‘GMA’ Investigates 4 Hotels Scams This Holiday Season

Before you check in to your hotel, learn about these four serious scams.

ByABC News
December 15, 2014, 1:10 PM

— -- Before you check in to your hotel this holiday season, there are four serious hotel scams you need to know about.

The first: the pizza flier scam. Authorities say thieves create fake pizza fliers and slide them under the door of people’s hotel room. If people call the number on that flier and give out their credit card number, the number is stolen.

People are advised to make sure the restaurant advertising on the flier is legitimate.

“The big trick there, don’t pay in advance,” Consumer Reports’ Anthony Giorgianni told “GMA” Investigates.

The second scam is the front desk phone call, where a hotel guest will receive a call purporting to be someone at the hotel’s front desk. The caller will say the hotel’s system broke down and they lost the guest’s credit card information, and then the fake hotel worker will ask the guest for his or her credit card number.

Stephanie Capretto says she received one of those calls while she was traveling for work.

“It was a man on the line saying that he was a hotel employee and due to the … electrical storm the night before, they had lost all of my information because the system went down because of the power outage,” she said.

Capretto started to give out her personal information, but then she stopped.

“I heard the phone ring in the next room so I figured at that point that there was something fishy going on,” she told ABC News.

If someone receives such a phone call, a good way to avoid a potential scam is to go to the front desk in person to resolve any issue.

“Absolutely, go down talk to them. Make sure that’s who it is,” Consumer Reports’ Giorgianni said.

For the next two schemes, Dave Porcello, the founder of Boston-based cybersecurity firm Pwnie Express, showed ABC News how hackers look to attack.

In one example, Porcello set up a fake Wi-Fi spot and named it “hotel guest Wi-Fi.”

When ABC News correspondent Paula Faris connected to Porcello’s network, he could see everything she did, including every site she visited. Porcello could have seen her email passwords, credit card information, Social Security number and any other sensitive information she typed in.

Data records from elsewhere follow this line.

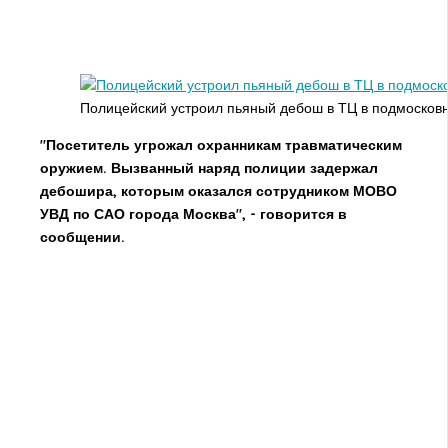
Полицейский устроил пьяный дебош в ТЦ в подмосков
"Посетитель угрожал охранникам травматическим
оружием. Вызванный наряд полиции задержал
дебошира, которым оказался сотрудником МОВО
УВД по САО города Москва", - говорится в
сообщении.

To avoid the fake Wi-Fi trap, Porcello said, travelers should ask the front desk which Wi-Fi spot belongs to their hotel.Finally, for people who may use their hotel’s business centers, Porcello had a warning about an innocuous-looking device called a key logger.

The small device, which typically looks like a standard-size USB, can be plugged into a computer to record every button that’s pushed by a user.

“So obviously that would include credit card numbers, passwords, usernames,” Porcello said.

In a statement, the American Hotel and Lodging Association said: “The hospitality industry is vigilant in attempting to identify and prevent dishonest activities,” and it urged travelers to “remain vigilant … and always err on the side of caution.”